Team TIBCO-Silicon Valley Bank heads back to the Belgian hills Wednesday to compete among the best at the 24th edition of La Fleche Wallonne Féminine, part of an intense week of Women’s World Tour racing in the Ardennes.
La Fleche Wallonne Féminine, French for the “Walloon Arrow,” has the distinction of being the third oldest women’s race on the calendar. The long-standing prestige attracts a world-class field to this Women’s World Tour race and the Mur de Huy (1.3km climb at 9%), the iconic and pivotal ascent to the finish line always adds an extra dose of drama to the event.
This year, the 130km Ardennes Classic has eight categorized climbs, with four in the final circuit, including the Côte d’Ereffe (2.1km at 5.6%), the Côte du Chemin des Gueuses (1.9km at 6,7%) and the Mur de Huy twice.
Hugs after Amstel Gold Race. Photo/Twila Muzzi
“We’re just back from a recon of the course, and I think it’s a great course for our team,” team director Rachel Hedderman said. “The initial long lap is very different from last year, with more climbs and what feels like a harder parcours in general. In the past few races, we’ve had some really good performances with several top ten results, and I’m looking forward to seeing if we can improve on that even further.”
La Flèche Wallonne will be broadcast on GCN+ for European and Asian-Pacific audiences and Flobikes for Canadian and Australian fans. In the U.S., the race will be broadcast on NBC Gold. Check the websites for viewing times in your country.
Kristen Faulkner waves before Amstel Gold Race. Photo/Twila Muzzi
Kristen Faulkner finished an excellent 15th at Amstel Gold Race this past weekend and is excited to see what the team can do at Flèche Wallonne.
“The Flèche course is completely different from last year except for the final circuit, and it feels a lot hillier,” Faulkner said.

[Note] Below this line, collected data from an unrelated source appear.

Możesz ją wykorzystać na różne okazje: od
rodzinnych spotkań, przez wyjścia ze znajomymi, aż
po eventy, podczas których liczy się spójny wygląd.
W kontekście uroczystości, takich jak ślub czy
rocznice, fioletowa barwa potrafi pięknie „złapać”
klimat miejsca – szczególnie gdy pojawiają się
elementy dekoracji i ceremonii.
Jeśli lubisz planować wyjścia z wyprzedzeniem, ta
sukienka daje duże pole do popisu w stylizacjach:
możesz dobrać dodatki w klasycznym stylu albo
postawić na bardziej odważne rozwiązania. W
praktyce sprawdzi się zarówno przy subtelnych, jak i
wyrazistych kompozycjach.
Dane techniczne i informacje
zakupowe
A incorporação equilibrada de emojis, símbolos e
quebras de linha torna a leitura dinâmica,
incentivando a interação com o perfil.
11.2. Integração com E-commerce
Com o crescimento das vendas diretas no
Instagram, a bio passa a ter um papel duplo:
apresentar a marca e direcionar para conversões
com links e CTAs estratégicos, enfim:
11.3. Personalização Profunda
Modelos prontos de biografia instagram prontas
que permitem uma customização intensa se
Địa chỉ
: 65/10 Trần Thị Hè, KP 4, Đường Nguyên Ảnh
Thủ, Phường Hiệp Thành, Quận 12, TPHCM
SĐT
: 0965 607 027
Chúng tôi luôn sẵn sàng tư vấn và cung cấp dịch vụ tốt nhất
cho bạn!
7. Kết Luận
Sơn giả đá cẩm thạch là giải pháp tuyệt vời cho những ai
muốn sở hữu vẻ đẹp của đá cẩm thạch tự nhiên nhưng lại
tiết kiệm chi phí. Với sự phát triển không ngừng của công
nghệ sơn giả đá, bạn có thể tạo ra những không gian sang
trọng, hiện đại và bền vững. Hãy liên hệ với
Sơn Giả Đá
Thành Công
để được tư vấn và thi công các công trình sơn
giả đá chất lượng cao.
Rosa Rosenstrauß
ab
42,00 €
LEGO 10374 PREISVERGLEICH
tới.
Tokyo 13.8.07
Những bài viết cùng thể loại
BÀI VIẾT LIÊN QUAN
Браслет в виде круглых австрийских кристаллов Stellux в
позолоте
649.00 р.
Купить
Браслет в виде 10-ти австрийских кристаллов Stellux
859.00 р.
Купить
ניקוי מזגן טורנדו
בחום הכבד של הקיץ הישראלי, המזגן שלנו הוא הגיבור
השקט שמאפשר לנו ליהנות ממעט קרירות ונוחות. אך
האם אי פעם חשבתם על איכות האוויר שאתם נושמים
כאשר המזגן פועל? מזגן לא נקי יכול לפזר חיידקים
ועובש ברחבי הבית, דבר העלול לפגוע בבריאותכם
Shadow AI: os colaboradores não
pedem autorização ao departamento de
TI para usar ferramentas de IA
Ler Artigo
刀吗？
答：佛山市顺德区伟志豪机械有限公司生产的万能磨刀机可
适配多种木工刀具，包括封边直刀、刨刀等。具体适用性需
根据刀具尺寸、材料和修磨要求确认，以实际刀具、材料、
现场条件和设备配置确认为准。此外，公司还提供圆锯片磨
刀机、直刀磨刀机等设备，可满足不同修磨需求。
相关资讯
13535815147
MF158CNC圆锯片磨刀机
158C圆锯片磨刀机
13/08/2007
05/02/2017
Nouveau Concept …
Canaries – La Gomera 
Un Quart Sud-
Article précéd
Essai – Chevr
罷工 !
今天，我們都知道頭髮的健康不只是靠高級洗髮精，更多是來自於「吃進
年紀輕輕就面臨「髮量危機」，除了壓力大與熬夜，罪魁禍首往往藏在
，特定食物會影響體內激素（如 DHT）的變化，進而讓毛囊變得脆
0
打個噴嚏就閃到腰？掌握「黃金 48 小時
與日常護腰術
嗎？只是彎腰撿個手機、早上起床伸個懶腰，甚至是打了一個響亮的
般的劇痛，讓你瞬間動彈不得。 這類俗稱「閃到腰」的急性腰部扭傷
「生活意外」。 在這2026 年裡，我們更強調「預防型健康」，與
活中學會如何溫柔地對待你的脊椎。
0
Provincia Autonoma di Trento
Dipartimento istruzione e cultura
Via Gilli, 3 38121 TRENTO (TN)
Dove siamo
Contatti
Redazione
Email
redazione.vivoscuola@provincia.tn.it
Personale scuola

“There is a steep climb at 60km, similar to the Mur de Huy, so I think there will be some early splits and breaks. The final half of the course has many climbs in quick succession, so the attrition will really start about 50k in. I think we need to go into this race with the same mindset we have every race: be towards the front as much as possible, and especially once the ‘racing’ really begins after km 50.”